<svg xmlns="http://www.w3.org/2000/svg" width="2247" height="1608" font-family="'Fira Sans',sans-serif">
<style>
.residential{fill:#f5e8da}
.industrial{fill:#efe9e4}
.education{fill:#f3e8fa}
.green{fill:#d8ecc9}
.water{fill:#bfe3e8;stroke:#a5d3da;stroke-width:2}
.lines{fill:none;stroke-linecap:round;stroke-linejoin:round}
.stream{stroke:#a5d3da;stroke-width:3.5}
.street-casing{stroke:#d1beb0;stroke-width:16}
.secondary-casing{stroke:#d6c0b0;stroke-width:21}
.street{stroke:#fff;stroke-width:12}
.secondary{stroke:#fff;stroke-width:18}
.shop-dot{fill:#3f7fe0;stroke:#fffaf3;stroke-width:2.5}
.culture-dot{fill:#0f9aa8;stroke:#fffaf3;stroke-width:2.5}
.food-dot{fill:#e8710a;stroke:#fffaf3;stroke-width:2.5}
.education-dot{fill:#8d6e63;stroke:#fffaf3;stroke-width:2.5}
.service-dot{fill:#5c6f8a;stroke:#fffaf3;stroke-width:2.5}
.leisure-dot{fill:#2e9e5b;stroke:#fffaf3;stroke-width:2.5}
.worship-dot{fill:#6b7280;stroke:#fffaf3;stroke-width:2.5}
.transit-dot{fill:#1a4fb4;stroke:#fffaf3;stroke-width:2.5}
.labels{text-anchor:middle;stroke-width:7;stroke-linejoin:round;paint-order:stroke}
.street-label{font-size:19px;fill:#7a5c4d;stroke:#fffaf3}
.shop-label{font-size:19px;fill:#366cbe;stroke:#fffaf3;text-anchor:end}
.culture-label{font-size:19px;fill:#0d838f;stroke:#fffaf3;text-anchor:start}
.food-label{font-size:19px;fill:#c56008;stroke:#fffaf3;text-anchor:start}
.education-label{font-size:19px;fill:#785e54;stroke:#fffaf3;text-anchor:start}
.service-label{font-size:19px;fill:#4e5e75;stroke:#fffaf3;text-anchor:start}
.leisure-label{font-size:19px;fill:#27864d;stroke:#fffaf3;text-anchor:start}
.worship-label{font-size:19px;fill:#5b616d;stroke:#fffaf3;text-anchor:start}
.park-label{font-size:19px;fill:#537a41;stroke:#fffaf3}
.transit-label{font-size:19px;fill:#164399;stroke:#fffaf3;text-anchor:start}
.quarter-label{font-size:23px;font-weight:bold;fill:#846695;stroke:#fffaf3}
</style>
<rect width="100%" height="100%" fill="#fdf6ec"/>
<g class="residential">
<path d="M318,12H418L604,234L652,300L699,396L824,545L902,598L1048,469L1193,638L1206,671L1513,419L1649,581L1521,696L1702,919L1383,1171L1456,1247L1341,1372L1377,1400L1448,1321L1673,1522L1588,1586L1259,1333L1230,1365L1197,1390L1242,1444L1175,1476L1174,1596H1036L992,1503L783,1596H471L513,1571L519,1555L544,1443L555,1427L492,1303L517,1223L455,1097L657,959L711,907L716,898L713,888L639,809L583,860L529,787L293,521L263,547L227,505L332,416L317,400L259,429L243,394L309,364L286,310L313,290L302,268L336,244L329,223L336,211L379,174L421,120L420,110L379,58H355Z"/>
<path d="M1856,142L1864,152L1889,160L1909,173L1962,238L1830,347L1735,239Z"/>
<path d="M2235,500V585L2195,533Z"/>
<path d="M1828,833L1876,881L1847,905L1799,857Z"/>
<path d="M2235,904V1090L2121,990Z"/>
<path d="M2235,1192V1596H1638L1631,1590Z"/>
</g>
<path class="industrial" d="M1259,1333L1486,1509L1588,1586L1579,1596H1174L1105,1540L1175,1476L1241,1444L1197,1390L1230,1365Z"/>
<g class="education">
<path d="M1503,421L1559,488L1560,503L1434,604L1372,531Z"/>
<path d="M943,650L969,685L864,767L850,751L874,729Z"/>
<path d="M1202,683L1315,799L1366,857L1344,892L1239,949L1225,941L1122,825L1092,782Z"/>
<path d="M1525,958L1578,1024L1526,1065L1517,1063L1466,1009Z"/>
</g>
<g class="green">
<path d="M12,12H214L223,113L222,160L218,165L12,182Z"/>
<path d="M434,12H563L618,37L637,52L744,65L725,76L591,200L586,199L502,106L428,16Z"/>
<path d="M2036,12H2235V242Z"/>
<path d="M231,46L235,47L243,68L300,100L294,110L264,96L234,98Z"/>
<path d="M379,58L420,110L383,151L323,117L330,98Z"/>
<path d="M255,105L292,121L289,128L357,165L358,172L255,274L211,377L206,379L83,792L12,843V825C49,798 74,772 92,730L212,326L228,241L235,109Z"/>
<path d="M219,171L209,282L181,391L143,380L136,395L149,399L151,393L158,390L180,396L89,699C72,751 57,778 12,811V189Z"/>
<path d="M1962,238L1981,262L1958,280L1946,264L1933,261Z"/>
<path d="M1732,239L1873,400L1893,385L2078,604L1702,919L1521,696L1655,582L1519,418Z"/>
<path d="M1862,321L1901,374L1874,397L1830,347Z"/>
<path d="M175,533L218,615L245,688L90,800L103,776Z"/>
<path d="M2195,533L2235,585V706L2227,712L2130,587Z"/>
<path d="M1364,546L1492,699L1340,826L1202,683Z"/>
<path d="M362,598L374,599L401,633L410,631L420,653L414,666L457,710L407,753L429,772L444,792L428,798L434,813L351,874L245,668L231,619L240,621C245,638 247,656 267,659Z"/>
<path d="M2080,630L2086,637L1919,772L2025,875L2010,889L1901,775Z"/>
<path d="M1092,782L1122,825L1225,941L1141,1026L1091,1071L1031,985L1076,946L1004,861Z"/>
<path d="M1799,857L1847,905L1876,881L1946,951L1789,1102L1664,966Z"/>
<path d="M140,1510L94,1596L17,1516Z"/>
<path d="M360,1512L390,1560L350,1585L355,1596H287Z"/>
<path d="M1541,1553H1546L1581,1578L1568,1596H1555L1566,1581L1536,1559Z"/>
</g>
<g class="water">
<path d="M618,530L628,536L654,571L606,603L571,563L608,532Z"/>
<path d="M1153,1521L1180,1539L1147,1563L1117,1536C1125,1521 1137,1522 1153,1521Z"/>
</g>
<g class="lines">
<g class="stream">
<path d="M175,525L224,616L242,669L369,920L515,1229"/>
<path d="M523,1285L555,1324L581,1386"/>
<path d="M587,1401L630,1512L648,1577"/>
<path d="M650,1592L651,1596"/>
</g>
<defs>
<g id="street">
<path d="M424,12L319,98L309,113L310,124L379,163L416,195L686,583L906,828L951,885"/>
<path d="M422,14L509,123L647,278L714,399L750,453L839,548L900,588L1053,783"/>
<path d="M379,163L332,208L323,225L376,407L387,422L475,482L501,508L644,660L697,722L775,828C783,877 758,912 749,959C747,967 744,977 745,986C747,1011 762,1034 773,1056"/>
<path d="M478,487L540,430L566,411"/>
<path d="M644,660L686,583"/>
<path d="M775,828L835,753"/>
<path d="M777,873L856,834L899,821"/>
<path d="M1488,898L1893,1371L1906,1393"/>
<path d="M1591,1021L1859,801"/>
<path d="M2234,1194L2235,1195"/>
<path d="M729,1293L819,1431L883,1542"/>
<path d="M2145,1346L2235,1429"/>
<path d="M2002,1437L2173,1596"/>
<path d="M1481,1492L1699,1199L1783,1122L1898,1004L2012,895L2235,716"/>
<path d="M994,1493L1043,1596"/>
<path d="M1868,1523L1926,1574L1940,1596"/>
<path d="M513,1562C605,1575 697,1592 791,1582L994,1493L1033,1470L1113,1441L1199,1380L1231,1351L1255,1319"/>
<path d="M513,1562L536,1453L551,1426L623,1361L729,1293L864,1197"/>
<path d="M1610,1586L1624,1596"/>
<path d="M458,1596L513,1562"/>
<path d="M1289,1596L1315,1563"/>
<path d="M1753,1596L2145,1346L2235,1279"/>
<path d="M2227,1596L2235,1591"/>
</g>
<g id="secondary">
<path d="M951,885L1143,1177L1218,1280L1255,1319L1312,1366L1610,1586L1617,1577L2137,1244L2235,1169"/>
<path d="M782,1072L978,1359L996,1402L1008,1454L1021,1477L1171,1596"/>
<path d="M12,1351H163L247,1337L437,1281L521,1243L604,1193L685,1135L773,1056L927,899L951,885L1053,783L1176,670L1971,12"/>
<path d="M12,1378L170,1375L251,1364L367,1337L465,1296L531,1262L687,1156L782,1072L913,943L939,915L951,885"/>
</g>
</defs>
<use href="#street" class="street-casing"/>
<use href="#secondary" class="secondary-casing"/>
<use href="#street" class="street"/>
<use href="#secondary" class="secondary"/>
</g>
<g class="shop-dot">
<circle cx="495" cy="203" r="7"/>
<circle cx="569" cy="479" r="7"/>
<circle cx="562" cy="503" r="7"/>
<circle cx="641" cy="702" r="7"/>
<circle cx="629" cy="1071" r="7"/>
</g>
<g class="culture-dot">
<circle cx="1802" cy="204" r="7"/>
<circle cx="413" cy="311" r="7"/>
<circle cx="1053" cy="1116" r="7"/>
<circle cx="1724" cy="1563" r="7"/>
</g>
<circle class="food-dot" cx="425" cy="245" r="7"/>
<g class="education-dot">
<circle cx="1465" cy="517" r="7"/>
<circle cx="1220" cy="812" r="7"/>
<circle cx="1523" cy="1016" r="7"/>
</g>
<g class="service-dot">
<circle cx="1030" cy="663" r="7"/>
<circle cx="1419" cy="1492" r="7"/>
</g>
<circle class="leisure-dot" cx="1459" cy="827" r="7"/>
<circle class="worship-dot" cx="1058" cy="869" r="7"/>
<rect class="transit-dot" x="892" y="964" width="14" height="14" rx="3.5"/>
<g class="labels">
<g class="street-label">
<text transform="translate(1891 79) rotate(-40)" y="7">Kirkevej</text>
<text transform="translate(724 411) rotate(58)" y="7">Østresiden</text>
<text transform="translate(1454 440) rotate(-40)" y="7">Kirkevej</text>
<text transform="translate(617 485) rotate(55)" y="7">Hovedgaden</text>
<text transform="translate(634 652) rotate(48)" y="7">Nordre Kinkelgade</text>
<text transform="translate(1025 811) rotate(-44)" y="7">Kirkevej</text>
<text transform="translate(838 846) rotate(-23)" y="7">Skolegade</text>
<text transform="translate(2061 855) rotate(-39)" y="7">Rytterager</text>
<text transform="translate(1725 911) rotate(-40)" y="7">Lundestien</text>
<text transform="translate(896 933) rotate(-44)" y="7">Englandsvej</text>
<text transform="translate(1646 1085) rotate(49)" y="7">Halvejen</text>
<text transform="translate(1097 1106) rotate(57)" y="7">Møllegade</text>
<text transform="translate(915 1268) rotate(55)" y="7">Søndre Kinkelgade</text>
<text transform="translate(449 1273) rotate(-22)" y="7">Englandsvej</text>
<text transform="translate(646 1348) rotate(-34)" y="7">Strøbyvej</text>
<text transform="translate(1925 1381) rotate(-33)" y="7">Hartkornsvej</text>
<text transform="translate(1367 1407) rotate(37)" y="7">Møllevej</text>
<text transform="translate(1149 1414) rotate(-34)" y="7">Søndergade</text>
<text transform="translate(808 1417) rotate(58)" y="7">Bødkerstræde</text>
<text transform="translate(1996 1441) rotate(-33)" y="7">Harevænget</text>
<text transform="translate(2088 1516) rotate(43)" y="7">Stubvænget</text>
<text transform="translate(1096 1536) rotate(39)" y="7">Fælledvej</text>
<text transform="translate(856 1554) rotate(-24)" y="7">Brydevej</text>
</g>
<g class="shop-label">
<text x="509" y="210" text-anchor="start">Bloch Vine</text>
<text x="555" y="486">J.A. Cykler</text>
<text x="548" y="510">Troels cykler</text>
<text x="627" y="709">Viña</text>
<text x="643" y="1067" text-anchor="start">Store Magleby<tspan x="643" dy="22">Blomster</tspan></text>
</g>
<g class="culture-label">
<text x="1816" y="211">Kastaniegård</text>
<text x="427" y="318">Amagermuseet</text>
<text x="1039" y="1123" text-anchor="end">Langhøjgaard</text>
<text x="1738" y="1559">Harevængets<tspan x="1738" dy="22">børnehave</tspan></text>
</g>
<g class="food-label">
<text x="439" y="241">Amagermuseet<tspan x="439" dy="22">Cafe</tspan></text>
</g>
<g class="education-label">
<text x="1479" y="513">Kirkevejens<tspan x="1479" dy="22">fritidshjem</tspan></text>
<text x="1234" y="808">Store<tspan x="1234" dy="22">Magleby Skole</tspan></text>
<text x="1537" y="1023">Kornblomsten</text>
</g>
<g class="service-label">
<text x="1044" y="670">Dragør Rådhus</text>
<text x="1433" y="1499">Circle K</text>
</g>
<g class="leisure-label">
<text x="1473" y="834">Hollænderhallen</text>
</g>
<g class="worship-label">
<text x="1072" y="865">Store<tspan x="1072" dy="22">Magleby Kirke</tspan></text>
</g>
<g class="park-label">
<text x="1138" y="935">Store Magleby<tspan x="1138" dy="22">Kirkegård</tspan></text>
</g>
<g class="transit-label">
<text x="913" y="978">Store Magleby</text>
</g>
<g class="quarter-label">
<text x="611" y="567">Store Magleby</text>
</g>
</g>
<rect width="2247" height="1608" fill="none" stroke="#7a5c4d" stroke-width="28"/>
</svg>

──────

Across all the records above, find each line with "lines" in it and copy it.

▸ **Written solution**
.lines{fill:none;stroke-linecap:round;stroke-linejoin:round}
<g class="lines">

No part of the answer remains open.